I segni clinici cutanei della dermatite atopica e della reazione avversa al cibo sono sovrapponibili.

ITER DIAGNOSTICO

La visita di base e la storia clinica del paziente sono fondamentali. Si eseguono gli esami dermatologici di base per confermare o escludere la presenza di sovrainfezioni batteriche o micotiche, che andranno curate, o di parassiti, per i quali resta comunque imprescindibile un trattamento antiparassitario completo tutto l’anno. Si è soliti impostare una dieta ipoallergenica idrolizzata per 8 settimane, questa è una scelta soggettiva del Medico Veterinario basata sulla clinica e sul paziente, sicuramente l’uso di un prodotto con bassa o nulla capacità allergizzante è sicuramente consigliato. Il prurito va controllato: attualmente disponiamo di farmaci estremamente efficaci con pochi effetti collaterali come l’oclacitinib (apoquel) o il cytopoint (lokivetmab) rispetto ai glucocorticoidi. Seguiamo il nostro paziente per le 8 settimane di terapia antiprurito e dieta medicale e immaginiamo che tutto proceda bene. A 8 settimane tolgo il farmaco per la gestione del prurito e lascio solo l’alimento idrolizzato: se il cane dopo meno di 24 ore riprendere a grattarsi e ho escluso cause parassitarie, sovrainfezioni e reazioni avverse al cibo, mi resta come ultima diagnosi la dermatite atopica.

LA COLLABORAZIONE VETERINARIO – PROPRIETARIO E’ DI FONDAMENTALE IMPORTANZA

TEST ALLERGICI

Ha senso svolgere i test allergologici se poi si intraprende una immunoterapia iposensibilizzante (ASIT) sottocutanea o sublinguale.
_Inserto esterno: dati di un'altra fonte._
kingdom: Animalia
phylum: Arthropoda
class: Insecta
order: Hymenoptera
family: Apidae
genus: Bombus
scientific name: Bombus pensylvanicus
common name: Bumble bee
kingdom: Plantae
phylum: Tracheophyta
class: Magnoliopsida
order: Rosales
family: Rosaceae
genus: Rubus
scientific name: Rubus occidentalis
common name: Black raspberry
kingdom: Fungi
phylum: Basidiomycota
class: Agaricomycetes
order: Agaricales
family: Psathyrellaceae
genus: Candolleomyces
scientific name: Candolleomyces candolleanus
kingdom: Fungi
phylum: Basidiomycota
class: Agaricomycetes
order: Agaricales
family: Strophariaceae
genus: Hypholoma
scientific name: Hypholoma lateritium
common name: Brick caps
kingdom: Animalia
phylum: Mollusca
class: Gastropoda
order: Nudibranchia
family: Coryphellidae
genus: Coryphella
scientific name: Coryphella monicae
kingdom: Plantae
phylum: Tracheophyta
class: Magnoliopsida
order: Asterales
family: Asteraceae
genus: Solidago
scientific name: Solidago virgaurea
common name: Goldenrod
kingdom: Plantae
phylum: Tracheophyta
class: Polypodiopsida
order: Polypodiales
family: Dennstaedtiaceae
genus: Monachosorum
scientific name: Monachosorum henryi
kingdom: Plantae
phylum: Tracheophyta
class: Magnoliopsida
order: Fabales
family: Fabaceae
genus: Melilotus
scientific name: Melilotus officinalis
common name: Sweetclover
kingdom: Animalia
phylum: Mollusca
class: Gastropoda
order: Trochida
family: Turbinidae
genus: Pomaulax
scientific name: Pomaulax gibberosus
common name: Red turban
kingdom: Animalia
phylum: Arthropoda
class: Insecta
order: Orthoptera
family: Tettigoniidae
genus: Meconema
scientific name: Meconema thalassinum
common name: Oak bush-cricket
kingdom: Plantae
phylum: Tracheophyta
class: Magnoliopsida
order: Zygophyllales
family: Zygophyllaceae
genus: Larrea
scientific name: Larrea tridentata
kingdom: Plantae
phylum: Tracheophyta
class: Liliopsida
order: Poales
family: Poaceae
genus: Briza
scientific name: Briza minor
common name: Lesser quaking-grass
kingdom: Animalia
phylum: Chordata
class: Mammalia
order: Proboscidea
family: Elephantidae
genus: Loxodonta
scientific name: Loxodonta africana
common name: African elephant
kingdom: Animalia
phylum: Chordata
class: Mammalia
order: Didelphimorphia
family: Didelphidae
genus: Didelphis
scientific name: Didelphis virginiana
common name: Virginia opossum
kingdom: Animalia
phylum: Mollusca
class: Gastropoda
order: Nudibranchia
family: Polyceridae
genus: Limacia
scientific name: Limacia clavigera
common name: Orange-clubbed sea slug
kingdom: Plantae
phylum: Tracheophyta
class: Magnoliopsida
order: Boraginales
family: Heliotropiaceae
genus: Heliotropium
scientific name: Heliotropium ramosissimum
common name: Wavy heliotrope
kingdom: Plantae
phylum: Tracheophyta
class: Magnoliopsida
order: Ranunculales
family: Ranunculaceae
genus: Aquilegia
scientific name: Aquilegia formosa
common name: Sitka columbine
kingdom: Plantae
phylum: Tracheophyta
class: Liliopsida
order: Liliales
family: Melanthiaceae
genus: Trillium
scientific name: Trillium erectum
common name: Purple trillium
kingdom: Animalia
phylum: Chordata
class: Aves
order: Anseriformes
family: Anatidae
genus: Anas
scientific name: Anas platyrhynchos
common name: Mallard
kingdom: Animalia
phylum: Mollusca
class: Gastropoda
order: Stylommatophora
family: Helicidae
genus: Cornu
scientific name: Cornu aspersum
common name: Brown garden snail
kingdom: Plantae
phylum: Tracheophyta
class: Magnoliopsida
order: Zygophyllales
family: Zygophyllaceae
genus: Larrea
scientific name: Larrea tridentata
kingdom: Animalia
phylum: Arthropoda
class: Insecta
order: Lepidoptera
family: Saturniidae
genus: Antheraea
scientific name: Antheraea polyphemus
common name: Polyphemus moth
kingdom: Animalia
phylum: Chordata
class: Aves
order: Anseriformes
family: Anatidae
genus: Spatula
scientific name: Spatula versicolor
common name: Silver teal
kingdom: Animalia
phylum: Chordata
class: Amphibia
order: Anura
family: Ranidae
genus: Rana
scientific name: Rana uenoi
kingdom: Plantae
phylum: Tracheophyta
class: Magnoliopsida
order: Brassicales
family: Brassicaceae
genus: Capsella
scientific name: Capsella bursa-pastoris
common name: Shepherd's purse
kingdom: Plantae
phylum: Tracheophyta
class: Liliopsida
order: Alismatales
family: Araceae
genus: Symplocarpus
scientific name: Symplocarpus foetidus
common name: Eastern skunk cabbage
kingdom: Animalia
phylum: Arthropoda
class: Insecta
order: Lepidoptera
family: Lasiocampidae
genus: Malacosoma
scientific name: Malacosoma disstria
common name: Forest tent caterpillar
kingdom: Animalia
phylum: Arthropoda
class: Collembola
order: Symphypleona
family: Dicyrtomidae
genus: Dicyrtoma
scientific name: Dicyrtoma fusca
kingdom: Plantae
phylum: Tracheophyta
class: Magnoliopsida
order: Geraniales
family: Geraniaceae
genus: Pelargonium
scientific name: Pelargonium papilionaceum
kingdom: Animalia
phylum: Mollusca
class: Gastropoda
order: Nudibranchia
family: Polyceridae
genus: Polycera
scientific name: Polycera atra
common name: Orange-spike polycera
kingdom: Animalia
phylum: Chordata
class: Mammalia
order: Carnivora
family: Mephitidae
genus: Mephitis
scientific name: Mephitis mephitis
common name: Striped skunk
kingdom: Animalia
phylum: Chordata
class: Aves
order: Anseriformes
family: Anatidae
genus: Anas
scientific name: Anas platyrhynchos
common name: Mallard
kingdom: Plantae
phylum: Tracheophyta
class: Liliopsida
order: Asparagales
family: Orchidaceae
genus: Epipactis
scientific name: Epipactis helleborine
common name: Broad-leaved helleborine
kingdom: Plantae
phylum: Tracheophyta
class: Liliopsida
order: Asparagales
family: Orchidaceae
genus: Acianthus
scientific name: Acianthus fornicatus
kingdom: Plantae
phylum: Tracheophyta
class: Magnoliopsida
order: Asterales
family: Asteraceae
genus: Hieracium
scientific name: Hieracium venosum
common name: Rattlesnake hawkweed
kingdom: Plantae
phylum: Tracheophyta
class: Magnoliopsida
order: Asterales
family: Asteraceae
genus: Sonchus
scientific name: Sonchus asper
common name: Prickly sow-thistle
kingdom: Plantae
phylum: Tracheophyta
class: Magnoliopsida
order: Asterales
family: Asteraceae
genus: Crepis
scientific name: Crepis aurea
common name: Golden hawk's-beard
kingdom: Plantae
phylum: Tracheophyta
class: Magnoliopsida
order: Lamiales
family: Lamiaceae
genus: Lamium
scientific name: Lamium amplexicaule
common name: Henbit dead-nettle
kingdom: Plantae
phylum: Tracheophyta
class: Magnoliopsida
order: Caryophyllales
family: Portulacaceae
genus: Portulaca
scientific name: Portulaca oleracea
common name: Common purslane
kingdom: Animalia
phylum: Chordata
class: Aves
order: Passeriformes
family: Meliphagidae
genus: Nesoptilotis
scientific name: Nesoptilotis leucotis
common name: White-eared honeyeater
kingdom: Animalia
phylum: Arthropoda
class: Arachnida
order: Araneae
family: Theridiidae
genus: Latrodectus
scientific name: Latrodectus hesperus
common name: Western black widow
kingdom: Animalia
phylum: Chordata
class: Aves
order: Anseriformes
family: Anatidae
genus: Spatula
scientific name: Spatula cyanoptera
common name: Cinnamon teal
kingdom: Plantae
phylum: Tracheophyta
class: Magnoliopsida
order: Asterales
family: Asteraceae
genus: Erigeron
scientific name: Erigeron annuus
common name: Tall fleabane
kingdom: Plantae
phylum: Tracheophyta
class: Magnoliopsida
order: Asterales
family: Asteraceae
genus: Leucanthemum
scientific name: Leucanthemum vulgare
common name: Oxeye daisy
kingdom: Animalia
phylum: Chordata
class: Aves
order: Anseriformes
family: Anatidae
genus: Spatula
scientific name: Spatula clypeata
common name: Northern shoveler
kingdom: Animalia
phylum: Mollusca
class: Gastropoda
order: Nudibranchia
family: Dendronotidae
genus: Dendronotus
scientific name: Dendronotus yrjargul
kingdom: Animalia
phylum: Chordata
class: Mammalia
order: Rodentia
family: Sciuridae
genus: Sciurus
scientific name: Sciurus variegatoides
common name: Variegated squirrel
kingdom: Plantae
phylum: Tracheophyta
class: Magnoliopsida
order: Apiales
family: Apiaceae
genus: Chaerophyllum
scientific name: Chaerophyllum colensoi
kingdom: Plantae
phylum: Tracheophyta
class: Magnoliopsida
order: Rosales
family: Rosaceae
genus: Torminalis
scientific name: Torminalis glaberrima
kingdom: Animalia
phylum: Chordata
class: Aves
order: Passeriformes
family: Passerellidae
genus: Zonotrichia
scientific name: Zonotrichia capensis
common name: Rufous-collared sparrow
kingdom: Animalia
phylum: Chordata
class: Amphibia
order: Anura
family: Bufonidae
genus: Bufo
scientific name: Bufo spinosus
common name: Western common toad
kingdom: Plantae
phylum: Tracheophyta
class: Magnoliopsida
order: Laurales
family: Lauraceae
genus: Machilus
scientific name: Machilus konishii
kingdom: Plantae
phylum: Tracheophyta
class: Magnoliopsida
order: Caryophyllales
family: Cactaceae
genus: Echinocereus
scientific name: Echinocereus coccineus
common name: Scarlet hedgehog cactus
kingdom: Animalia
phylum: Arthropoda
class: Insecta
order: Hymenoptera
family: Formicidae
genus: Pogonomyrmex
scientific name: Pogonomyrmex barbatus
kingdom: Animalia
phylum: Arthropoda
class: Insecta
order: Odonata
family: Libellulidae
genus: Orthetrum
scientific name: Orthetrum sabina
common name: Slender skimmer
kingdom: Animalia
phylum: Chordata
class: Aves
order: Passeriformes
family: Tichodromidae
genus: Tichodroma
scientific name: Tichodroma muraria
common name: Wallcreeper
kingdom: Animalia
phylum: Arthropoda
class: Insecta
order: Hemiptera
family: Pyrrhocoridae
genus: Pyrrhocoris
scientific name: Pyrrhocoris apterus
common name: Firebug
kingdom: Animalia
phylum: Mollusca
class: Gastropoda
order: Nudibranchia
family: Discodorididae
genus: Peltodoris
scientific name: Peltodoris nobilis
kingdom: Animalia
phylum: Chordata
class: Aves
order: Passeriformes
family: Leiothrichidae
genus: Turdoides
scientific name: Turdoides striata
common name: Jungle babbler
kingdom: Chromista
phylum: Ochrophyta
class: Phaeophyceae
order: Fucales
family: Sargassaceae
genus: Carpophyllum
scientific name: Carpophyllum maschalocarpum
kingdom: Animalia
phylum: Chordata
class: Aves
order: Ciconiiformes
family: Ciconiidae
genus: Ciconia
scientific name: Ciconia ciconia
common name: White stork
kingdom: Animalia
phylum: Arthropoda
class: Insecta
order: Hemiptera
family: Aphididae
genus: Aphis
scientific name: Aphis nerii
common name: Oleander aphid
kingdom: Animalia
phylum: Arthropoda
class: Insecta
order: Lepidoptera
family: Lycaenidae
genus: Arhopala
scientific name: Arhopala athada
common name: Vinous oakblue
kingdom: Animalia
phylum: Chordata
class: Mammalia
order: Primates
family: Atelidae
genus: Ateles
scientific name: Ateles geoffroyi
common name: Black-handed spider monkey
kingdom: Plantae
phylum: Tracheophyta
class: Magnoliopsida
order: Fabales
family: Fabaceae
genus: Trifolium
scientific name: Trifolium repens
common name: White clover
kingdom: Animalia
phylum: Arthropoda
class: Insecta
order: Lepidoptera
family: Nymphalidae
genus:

L’ASIT coadiuva la terapia per la dermatite atopica e serve a “insegnare” al sistema immunitario del paziente a non rispondere in maniera esagerata agli allergeni ambientali, in modo che, in futuro, si possa sospendere o ridurre la terapia farmacologica classica contro il prurito. Esistono diversi test allergologici: intradermici, epicutanei o sierologici. Per quanto riguarda il gatto, li sconsigliamo in quanto i risultati non sono attendibili. Nel test intradermico si somministra un allergene tramite siringa nella cute e si controlla la formazione o meno di un pomfo a distanza di 24 e 48 ore. Nei test epicutanei si appoggia una goccia di soluzione contenente l’allergene e si graffia la cute al disotto per permetterne la penetrazione. Con i test sierologici si cercano e misurano le IgE nel sangue contro determinati allergeni ed attualmente risulta la metodica migliore, più rapida, più attendibile e meno invasiva. I test sierologici non fanno diagnosi, spesso ricevo pazienti con i test sierologici e nessuna terapia per la DA e concettualmente non ha senso.

Ricapitolando: se il vostro animale si gratta va visitato, va capita e individuata la causa sottostante ed eventuali complicazioni, va impostato un iter ragionato e un trial terapeutico su misura.